Through her trial and error efforts (all tasks were tested on groups of students to determine efficacy), Dr. Hoffmann eventually gathered a series of exercises and materials that she used to create her curriculum, focusing on auditory, visual and motor channels. Neither her tasks, nor the diagnostic methods used, were random, but rather chosen through a long period of trial and error during which they retained their predictability, where literally hundreds of others did not.

 

Brains respond to stimuli. Give the brain specific stimuli and it will behave in specific ways. HIPP exercises are designed to stimulate the brain to constantly stretch its learning skill levels through small, orderly, sequential steps that add up to big changes. In the course of HIPP training students/clients are presented with many auditory, visual and motor tasks-to-complete. These tasks strengthen and integrate neural pathways in the brain that improve learning efficiency. 

 

The number of tasks a student/client might complete in any given hour of HIPP training far exceeds the number of tasks required in a normal classroom or at work, sometimes a hundred or more. There’s a reason for this.

 

Students/clients who need HIPP typically don’t think of themselves as successful.

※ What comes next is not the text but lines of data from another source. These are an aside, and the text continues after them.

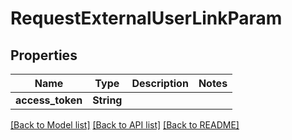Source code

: # RequestExternalUserLinkParam

## Properties

Name | Type | Description | Notes
------------ | ------------- | ------------- | -------------
**access_token** | **String** |  | 

[[Back to Model list]](../README.md#documentation-for-models) [[Back to API list]](../README.md#documentation-for-api-endpoints) [[Back to README]](../README.md)


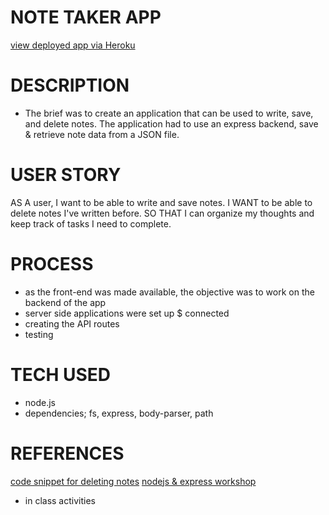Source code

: # NOTE TAKER APP
[view deployed app via Heroku](https://lit-beach-94667.herokuapp.com/)

# DESCRIPTION
- The brief was to create an application that can be used to write, save, and delete notes.
The application had to use an express backend, save & retrieve note data from a JSON file.

# USER STORY
AS A user, I want to be able to write and save notes.
I WANT to be able to delete notes I've written before.
SO THAT I can organize my thoughts and keep track of tasks I need to complete.

# PROCESS
- as the front-end was made available, the objective was to work on the backend of the app
- server side applications were set up $ connected
- creating the API routes
- testing

# TECH USED
- node.js
- dependencies; fs, express, body-parser, path

# REFERENCES

[code snippet for deleting notes](https://scotch.io/courses/build-a-restful-nodejs-api/post-put-delete-requests)
[nodejs & express workshop](https://www.udemy.com/course/the-complete-web-development-bootcamp/learn/lecture/18125153#overview)
- in class activities
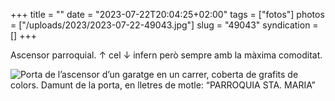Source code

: +++
title = ""
date = "2023-07-22T20:04:25+02:00"
tags = ["fotos"]
photos = ["/uploads/2023/2023-07-22-49043.jpg"]
slug = "49043"
syndication = []
+++

Ascensor parroquial. ↑ cel ↓ infern però sempre amb la màxima comoditat.

<img alt="Porta de l’ascensor d’un garatge en un carrer, coberta de grafits de colors. Damunt de la porta, en lletres de motle: “PARROQUIA STA. MARIA”" src="/uploads/2023/2023-07-22-49043.jpg">
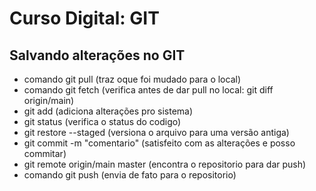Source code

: # Curso Digital: GIT

## Salvando alterações no GIT

* comando git pull (traz oque foi mudado para o local)
* comando git fetch (verifica antes de dar pull no local: git diff origin/main)
* git add <file> (adiciona alterações pro sistema)
* git status (verifica o status do codigo)
* git restore --staged <file> (versiona o arquivo para uma versão antiga)
* git commit -m "comentario" (satisfeito com as alterações e posso commitar)
* git remote origin/main master (encontra o repositorio para dar push)
* comando git push (envia de fato para o repositorio)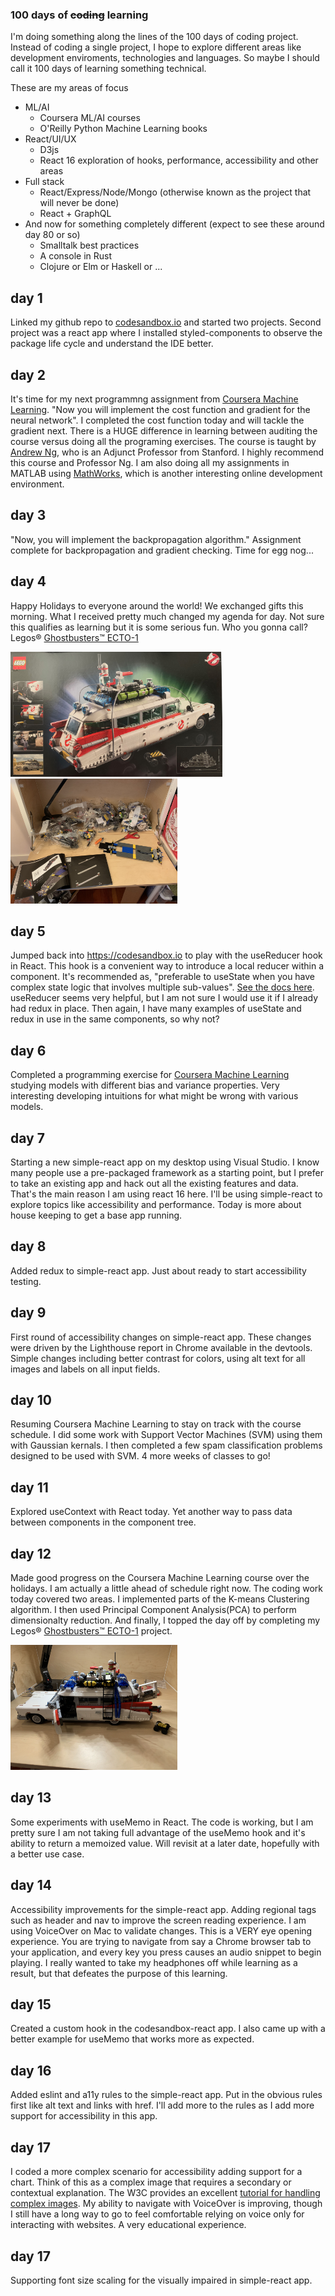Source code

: ### 100 days of ~~coding~~ learning

I'm doing something along the lines of the 100 days of coding project. 
Instead of coding a single project, I hope to explore different areas
like development enviroments, technologies and languages.  So maybe I
should call it 100 days of learning something technical.

These are my areas of focus

* ML/AI
  * Coursera ML/AI courses
  * O'Reilly Python Machine Learning books
* React/UI/UX
  * D3js
  * React 16 exploration of hooks, performance, accessibility and other areas
* Full stack 
  * React/Express/Node/Mongo (otherwise known as the project that will never be done)
  * React + GraphQL 
* And now for something completely different (expect to see these around day 80 or so)
  * Smalltalk best practices
  * A console in Rust
  * Clojure or Elm or Haskell or ...
  
## day 1

Linked my github repo to [codesandbox.io](https://codesandbox.io) and started two projects.  Second project was a react app where I installed styled-components to observe the package life cycle and understand the IDE better.  

## day 2

It's time for my next programmng assignment from [Coursera Machine Learning](https://www.coursera.org/learn/machine-learning).  "Now you will implement the cost function and gradient for the neural network".  I completed the cost function today and will tackle the gradient next.  There is a HUGE difference in learning between auditing the course versus doing all the programing exercises.  The course is taught by [Andrew Ng](https://www.andrewng.org/), who is an Adjunct Professor from Stanford.  I highly recommend this course and Professor Ng.  I am also doing all my assignments in MATLAB using [MathWorks](https://www.mathworks.com/), which is another interesting online development environment.

## day 3

"Now, you will implement the backpropagation algorithm."  Assignment complete for backpropagation and gradient checking.  Time for egg nog...

## day 4

Happy Holidays to everyone around the world!  We exchanged gifts this morning.  What I received pretty much changed my agenda for day.  Not sure this qualifies as learning but it is some serious fun. Who you gonna call? Legos&reg; [Ghostbusters™ ECTO-1](https://www.lego.com/en-us/product/ghostbusters-ecto-1-10274)

<div>
<img src="./IMG_2669.jpg" alt="Legos Ghostbusters box|" title="Legos Ghostbusters box" height="200" />
<img src="./IMG_2667.jpg" alt="Legos Ghostbusters assembly in action|" title="Legos Ghostbusters assembly in action" height="200"/>
 </div>

## day 5

Jumped back into https://codesandbox.io to play with the useReducer hook in React.  This hook is a convenient way to introduce a local reducer within a component.  It's recommended as, "preferable to useState when you have complex state logic that involves multiple sub-values". [See the docs here](https://reactjs.org/docs/hooks-reference.html#usereducer).  useReducer seems very helpful, but I am not sure I would use it if I already had redux in place.  Then again, I have many examples of useState and redux in use in the same components, so why not?

## day 6

Completed a programming exercise for [Coursera Machine Learning](https://www.coursera.org/learn/machine-learning) studying models with different bias and variance properties.  Very interesting developing intuitions for what might be wrong with various models.

## day 7 

Starting a new simple-react app on my desktop using Visual Studio.  I know many people use a pre-packaged framework as a starting point, but I prefer to take an existing app and hack out all the existing features and data.  That's the main reason I am using react 16 here.  I'll be using simple-react to explore topics like accessibility and performance.  Today is more about house keeping to get a base app running.

## day 8 

Added redux to simple-react app.  Just about ready to start accessibility testing.

## day 9

First round of accessibility changes on simple-react app.  These changes were driven by the Lighthouse report in Chrome available in the devtools.  Simple changes including better contrast for colors, using alt text for all images and labels on all input fields.

## day 10

Resuming Coursera Machine Learning to stay on track with the course schedule.  I did some work with Support Vector Machines (SVM) using them with Gaussian kernals.  I then completed a few spam classification problems designed to be used with SVM.  4 more weeks of classes to go!

## day 11

Explored useContext with React today.  Yet another way to pass data between components in the component tree.

## day 12

Made good progress on the Coursera Machine Learning course over the holidays.  I am actually a little ahead of schedule right now.  The coding work today covered two areas.  I implemented parts of the K-means Clustering algorithm. I then used Principal Component Analysis(PCA) to perform dimensionalty reduction.  And finally, I topped the day off by completing my Legos&reg; [Ghostbusters™ ECTO-1](https://www.lego.com/en-us/product/ghostbusters-ecto-1-10274) project.
<div>
<img src="./IMG_2675.jpg" alt="Legos Ghostbusters box|" title="Legos Ghostbusters car complete" height="200" />
</div>

## day 13

Some experiments with useMemo in React.  The code is working, but I am pretty sure I am not taking full advantage of the useMemo hook and it's ability to return a memoized value.  Will revisit at a later date, hopefully with a better use case.

## day 14

Accessibility improvements for the simple-react app.  Adding regional tags such as header and nav to improve the screen reading experience.  I am using VoiceOver on Mac to validate changes.  This is a VERY eye opening experience.  You are trying to navigate from say a Chrome browser tab to your application, and every key you press causes an audio snippet to begin playing.  I really wanted to take my headphones off while learning as a result, but that defeates the purpose of this learning.

## day 15

Created a custom hook in the codesandbox-react app.  I also came up with a better example for useMemo that works more as expected.

## day 16

Added eslint and a11y rules to the simple-react app.  Put in the obvious rules first like alt text and links with href.  I'll add more to the rules as I add more support for accessibility in this app.

## day 17

I coded a more complex scenario for accessibility adding support for a chart.  Think of this as a complex image that requires a secondary or contextual explanation.  The W3C provides an excellent [tutorial for handling complex images](https://www.w3.org/WAI/tutorials/images/complex/). My ability to navigate with VoiceOver is improving, though I still have a long way to go to feel comfortable relying on voice only for interacting with websites.  A very educational experience.

## day 17

Supporting font size scaling for the visually impaired in simple-react app.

They know they have learning deficiencies because they see their classmates/colleagues complete tasks which they struggle with. HIPP begins with simple tasks that can be completed. As soon as one task is completed, another - a bit more complicated and challenging - is presented, and then another, and so on, until the tasks reach a very sophisticated and complex level, and the student easily completes them. Concurrently, in school or at work, students/clients discover they can easily and quickly complete assignments that previously caused them anxiety. 

 

Through this organized, systematic increase in the complexity-of-stimuli students discover they are capable of completing tasks, and that it feels good to be capable and successful. In short, they discover that learning is fun and rewarding.

 

This is the essential ingredient in every independent learner. When learning is fun, exciting and rewarding, no outside discipline or reward is necessary. The student/client is self-motivated and eager to learn. We designed HIPP to offer every student/client, regardless of intelligence, social status, emotional maturity or economic restrictions, the stimuli their brain needs to learn how to work efficiently and effectively at processing information. When learning is fun and rewarding, effort is replaced with excitement.